Thinking like a programmer: Inputs & outputs
One of the difficulties in learning to program is not the specific syntax it takes to accomplish a goal, but the thinking that went behind it. As a coworker of mine once said, "I understand what you did, but I wouldn't have thought of doing it that way." One method of thinking about a problem is by considering the inputs and outputs of a program or function.
Let's talk about inputs and outputs from a function. Functions are a good example, but it could apply to modules or distributed system components too.
It's important to think about this because inputs & outputs tell a system how to run. There are a few principles that go along with this. The inputs and outputs should be as close to the function as possible. First, let's back up and talk about "What is an input?".
At the function level, an input are simply the arguments of the
function. Given the add function below, the inputs are a
and b
and
the output is the summation of those two values.
def add(a,b): return a + b
There can be inputs that aren't related to the arguments however. One example would be a function that calculates whether today is October 15th.
def isOct15th(): today = datetime.date() return today.day == 15 and today.month == OCTOBER
This operates by pulling from your system the current time, then use that value to see if today is Oct. 15th. That function has 0 arguments and 1 return value, but it still has the input of the current time. That is to say functions can have inputs that aren't from their argument list. They could be global variables, system state, network connections or anything along those lines.
Let's talk about outputs. Outputs can come in a few flavors. One is the return value of the method. That's the simplest. There are others as well. When they aren't the return value, they're called "side effects". This is a word which is often used with a negative connotation, but isn't globally negative. An example of a side effect might be printing the string "Hello, World!". There's some output from the program. It's affecting something on the screen, but that's separate from its return value.
You can see from this that there are 2 types of inputs and outputs. There are the explicit inputs/outputs which are the method parameters and the return value and there are implicit inputs and outputs which are things like global system state, printing to the terminal, things along those lines.
One of the key pieces in thinking about these is that you want to move as many of these inputs/outputs as possible to explicit roles. The reason for this is that it makes testing easier.
Testing is essentially validating that given some inputs a function
will return some expected outputs. Using our add method from above, we
give it a known input of 1,2
and we validate it returns an expected
output of 3
. From here, you can build a big test suite of various
inputs and the expected outputs for that function.

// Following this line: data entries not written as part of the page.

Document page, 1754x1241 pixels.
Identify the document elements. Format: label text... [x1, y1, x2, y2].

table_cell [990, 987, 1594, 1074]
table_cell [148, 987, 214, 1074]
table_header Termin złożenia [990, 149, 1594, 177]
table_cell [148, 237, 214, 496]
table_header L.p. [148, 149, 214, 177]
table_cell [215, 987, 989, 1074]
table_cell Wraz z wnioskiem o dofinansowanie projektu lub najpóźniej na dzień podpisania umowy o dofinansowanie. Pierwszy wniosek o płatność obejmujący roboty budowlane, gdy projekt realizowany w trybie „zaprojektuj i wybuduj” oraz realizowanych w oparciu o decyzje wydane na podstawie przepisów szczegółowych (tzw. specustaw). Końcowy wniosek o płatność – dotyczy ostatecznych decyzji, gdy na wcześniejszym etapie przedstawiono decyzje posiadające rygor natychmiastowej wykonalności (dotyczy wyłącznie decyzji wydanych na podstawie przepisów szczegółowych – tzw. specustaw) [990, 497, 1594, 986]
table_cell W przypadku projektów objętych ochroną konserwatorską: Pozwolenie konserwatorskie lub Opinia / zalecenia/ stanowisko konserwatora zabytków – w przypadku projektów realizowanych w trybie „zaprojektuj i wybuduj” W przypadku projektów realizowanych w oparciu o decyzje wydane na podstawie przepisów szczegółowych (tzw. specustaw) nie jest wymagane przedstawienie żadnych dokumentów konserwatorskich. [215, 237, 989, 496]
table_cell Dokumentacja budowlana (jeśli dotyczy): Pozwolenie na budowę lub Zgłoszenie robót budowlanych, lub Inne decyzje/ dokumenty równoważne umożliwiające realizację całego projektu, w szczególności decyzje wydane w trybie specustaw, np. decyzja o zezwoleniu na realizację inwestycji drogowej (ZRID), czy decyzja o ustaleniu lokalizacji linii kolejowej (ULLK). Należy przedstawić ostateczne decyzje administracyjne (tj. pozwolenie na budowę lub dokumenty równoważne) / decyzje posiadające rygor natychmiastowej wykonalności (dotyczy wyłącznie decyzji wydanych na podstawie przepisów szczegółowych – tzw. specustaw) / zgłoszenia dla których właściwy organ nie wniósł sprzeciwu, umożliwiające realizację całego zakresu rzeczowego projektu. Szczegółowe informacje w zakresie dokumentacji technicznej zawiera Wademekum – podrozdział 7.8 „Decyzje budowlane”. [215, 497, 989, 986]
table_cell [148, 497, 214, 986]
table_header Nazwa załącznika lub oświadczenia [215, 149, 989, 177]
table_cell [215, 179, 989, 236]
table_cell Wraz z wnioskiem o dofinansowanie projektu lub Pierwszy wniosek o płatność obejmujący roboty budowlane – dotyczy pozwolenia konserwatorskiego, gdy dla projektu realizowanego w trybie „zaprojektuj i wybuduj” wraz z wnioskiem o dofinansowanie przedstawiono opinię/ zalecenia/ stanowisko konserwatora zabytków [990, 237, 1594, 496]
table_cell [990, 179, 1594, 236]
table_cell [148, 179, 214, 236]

This gets really difficult when you have these global inputs. Going back to the date example, to write a test for that, you'd have to convince your system that it's actually October 15th to test that it returns true when its October 15th. That's difficult to do without digging into the internals of your system. Another way to write that function would be to take the global time and move it to an explicit method parameter. Now the function becomes..
def isOct15th(date): return date.month == OCTOBER && date.day == 15
Now we can give it various date objects ranging from October 15th to Feb 29th and a bunch of other conditions which would be unfeasible if we were using the system clock.
So there's an accepted vocabulary that goes around these concepts. A
function that doesn't talk to global state like a file system or global
variables, those are considered "pure functions". Pure functions are
functions which only operate on their explicit input values & they
don't operate on their global/system state. These are super testable!
There is another qualifier for pure functions which is impotence
(pronounced eye-dem-POE-tence). Idempotence is the ability to call the
function a bunch of times and it always results in the same thing. A
good example of this would be the add
method from earlier. Adding 1
and 2 will always result in 3 no matter how many times you call it.
An example of a non-idempotent method call would be the append method
on a list. Calling it once returns [1]
and calling it again will
return [1,1]
, so this is is a non-idempotent operation. To tag onto
this example, if you instead used a set, it would then be idempotent
because sets are unique. Adding 1 will result in set([1])
and doing
it again will result in the same thing, because it doesn't add
duplicates. Idempotence is a necessary qualification for something
being a pure function.
The goal of all of this has been to describe a bit about how programmers think about things, especially as it relates to inputs and outputs. It's another way of talking about the test-ability of something. It is much easier to think about a function that is a pure function because all of the things you need to keep in your head are in the function itself. You don't have to worry that 3 files over you have some weird code that might affect your current thing. For this reason, you should try to write your functions as purely as possible.
Reasons you might not want to write pure functions. It turns out side-effects are actually very useful. They are things like things being saved to your disk, or printed to a console. They are implicit outputs of your function. So it isn't about not having side effects, but rather that it's useful to constrain those to smaller areas of your code base. This increases the testability of larger portions of your program.